Starting at the line that contains "Cliente Interno" in the listing below, write out every line word for word until you have written the line that contains "Jan Blomgren, professor".

** Opening Data block **

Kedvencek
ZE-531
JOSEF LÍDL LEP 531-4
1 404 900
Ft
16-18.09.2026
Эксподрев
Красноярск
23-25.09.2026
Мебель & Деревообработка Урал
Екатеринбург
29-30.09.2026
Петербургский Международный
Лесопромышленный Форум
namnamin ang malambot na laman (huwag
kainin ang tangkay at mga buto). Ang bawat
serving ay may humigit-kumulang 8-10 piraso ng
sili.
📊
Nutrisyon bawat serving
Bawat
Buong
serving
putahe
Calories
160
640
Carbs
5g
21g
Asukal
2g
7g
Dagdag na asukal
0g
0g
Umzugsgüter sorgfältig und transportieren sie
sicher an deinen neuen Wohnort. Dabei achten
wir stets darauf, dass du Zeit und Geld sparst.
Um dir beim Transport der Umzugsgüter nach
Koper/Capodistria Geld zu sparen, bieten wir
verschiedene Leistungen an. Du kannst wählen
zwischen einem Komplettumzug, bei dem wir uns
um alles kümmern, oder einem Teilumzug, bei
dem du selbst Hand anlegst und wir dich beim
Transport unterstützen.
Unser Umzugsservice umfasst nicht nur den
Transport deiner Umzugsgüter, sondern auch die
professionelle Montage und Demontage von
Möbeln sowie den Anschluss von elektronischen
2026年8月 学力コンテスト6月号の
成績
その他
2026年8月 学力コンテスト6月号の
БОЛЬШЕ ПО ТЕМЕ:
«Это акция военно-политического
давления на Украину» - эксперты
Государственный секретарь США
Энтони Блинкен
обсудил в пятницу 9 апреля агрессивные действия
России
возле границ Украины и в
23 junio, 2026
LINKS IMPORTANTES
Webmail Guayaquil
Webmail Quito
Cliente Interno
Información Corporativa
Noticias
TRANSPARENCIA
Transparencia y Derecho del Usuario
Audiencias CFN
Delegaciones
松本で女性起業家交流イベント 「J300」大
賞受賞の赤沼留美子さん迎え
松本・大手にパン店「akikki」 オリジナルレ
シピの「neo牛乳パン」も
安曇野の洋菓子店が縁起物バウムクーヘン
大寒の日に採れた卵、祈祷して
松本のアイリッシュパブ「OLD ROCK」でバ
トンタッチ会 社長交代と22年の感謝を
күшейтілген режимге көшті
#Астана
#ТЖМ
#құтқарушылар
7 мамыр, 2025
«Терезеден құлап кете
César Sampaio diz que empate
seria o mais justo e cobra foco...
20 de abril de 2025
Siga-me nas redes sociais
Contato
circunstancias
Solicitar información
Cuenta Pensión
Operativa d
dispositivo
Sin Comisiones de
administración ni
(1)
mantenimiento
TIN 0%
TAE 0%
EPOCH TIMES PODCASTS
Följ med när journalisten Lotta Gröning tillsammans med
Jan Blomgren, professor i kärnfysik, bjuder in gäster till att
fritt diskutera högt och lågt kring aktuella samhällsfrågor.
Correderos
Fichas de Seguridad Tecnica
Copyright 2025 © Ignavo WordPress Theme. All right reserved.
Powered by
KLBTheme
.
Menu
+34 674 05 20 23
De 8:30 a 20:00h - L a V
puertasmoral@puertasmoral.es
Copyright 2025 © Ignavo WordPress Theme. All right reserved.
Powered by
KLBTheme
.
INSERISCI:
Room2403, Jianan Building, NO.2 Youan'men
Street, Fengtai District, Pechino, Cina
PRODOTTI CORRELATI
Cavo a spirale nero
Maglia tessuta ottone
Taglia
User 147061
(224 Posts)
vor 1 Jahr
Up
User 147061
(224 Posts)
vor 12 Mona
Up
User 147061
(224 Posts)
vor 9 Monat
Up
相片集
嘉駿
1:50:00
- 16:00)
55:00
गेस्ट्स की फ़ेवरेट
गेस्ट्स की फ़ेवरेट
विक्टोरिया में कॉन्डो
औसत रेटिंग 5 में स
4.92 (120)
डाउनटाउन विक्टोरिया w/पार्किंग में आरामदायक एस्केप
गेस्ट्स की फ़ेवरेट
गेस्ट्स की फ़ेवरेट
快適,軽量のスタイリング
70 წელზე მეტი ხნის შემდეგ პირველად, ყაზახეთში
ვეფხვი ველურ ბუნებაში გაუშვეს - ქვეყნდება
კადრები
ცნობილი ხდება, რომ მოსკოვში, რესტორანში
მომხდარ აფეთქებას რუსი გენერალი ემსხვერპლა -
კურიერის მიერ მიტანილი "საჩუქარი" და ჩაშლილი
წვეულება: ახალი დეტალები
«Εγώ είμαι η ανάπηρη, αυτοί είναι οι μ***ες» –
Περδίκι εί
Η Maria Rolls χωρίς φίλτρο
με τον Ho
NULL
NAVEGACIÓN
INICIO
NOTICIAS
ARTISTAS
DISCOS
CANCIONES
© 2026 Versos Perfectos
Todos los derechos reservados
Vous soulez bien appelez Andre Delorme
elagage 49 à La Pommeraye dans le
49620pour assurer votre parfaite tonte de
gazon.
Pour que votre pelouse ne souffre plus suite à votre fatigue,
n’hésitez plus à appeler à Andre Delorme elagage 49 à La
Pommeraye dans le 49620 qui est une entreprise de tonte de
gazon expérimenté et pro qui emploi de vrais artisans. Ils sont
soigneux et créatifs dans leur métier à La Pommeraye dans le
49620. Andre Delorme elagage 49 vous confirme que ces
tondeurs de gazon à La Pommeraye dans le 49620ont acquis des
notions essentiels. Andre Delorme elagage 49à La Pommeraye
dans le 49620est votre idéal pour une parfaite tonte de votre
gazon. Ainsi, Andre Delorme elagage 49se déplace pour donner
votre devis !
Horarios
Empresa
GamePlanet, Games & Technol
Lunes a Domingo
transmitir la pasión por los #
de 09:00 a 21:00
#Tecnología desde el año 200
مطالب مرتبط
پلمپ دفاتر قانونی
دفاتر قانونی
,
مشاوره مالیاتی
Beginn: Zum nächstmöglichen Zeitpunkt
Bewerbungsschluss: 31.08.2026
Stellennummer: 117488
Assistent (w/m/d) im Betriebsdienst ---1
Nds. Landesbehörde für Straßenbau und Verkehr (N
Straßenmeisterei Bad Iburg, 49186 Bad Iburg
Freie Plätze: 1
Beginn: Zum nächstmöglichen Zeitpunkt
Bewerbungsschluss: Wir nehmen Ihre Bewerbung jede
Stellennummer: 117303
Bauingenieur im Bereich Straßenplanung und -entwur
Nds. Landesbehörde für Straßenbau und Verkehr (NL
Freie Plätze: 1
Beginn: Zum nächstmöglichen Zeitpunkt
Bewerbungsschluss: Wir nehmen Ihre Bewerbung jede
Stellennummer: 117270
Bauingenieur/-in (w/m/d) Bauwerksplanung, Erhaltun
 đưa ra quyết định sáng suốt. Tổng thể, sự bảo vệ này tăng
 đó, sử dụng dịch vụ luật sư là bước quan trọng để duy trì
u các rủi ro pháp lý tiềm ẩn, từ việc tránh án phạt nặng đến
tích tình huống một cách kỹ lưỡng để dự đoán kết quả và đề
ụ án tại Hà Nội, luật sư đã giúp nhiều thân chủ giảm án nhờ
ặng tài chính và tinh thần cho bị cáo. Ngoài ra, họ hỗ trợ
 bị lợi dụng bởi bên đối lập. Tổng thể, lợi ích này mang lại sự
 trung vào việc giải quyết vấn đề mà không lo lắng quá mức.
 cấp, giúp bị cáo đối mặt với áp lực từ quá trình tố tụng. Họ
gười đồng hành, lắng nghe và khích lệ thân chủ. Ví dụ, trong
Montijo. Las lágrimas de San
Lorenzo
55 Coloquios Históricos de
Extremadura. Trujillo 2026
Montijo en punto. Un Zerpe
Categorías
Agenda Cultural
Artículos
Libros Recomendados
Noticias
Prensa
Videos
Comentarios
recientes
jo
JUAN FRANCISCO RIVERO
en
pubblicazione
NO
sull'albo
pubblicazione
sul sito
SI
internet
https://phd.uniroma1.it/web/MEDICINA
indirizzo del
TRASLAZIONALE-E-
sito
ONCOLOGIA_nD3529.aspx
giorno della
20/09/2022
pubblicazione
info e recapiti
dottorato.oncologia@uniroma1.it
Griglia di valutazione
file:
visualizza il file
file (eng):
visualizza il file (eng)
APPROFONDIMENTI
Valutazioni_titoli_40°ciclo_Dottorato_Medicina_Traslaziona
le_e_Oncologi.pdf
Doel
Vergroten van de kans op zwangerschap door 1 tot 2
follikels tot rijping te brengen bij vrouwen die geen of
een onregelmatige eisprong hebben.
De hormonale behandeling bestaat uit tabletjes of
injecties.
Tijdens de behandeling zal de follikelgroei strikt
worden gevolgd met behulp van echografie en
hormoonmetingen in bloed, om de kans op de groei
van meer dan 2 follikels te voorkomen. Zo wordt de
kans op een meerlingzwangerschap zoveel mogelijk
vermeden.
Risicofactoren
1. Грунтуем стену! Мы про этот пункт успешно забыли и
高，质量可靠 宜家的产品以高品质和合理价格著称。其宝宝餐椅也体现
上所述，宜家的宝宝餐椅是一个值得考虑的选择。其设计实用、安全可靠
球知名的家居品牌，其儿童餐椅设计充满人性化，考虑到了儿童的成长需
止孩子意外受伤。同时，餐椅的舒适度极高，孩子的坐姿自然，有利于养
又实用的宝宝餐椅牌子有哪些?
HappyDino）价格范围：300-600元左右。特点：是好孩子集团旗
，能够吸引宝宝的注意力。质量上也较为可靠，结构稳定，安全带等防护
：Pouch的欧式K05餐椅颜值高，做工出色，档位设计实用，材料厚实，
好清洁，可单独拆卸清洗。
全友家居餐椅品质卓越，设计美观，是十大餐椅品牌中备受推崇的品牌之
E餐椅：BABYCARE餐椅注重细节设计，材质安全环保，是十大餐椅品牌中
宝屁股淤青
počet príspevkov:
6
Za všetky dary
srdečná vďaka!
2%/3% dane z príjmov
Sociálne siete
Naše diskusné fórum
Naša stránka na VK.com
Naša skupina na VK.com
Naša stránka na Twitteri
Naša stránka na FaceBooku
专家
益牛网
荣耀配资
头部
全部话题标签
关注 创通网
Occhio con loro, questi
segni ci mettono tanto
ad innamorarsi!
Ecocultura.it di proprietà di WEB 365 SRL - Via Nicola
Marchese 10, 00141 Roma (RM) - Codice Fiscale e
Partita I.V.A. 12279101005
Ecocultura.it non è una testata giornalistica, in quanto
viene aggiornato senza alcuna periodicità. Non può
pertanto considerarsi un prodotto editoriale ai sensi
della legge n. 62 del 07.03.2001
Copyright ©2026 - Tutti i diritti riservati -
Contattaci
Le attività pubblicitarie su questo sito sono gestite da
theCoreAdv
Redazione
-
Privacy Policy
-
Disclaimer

** Closing Data block **

Output for this task:
Cliente Interno
Información Corporativa
Noticias
TRANSPARENCIA
Transparencia y Derecho del Usuario
Audiencias CFN
Delegaciones
松本で女性起業家交流イベント 「J300」大
賞受賞の赤沼留美子さん迎え
松本・大手にパン店「akikki」 オリジナルレ
シピの「neo牛乳パン」も
安曇野の洋菓子店が縁起物バウムクーヘン
大寒の日に採れた卵、祈祷して
松本のアイリッシュパブ「OLD ROCK」でバ
トンタッチ会 社長交代と22年の感謝を
күшейтілген режимге көшті
#Астана
#ТЖМ
#құтқарушылар
7 мамыр, 2025
«Терезеден құлап кете
César Sampaio diz que empate
seria o mais justo e cobra foco...
20 de abril de 2025
Siga-me nas redes sociais
Contato
circunstancias
Solicitar información
Cuenta Pensión
Operativa d
dispositivo
Sin Comisiones de
administración ni
(1)
mantenimiento
TIN 0%
TAE 0%
EPOCH TIMES PODCASTS
Följ med när journalisten Lotta Gröning tillsammans med
Jan Blomgren, professor i kärnfysik, bjuder in gäster till att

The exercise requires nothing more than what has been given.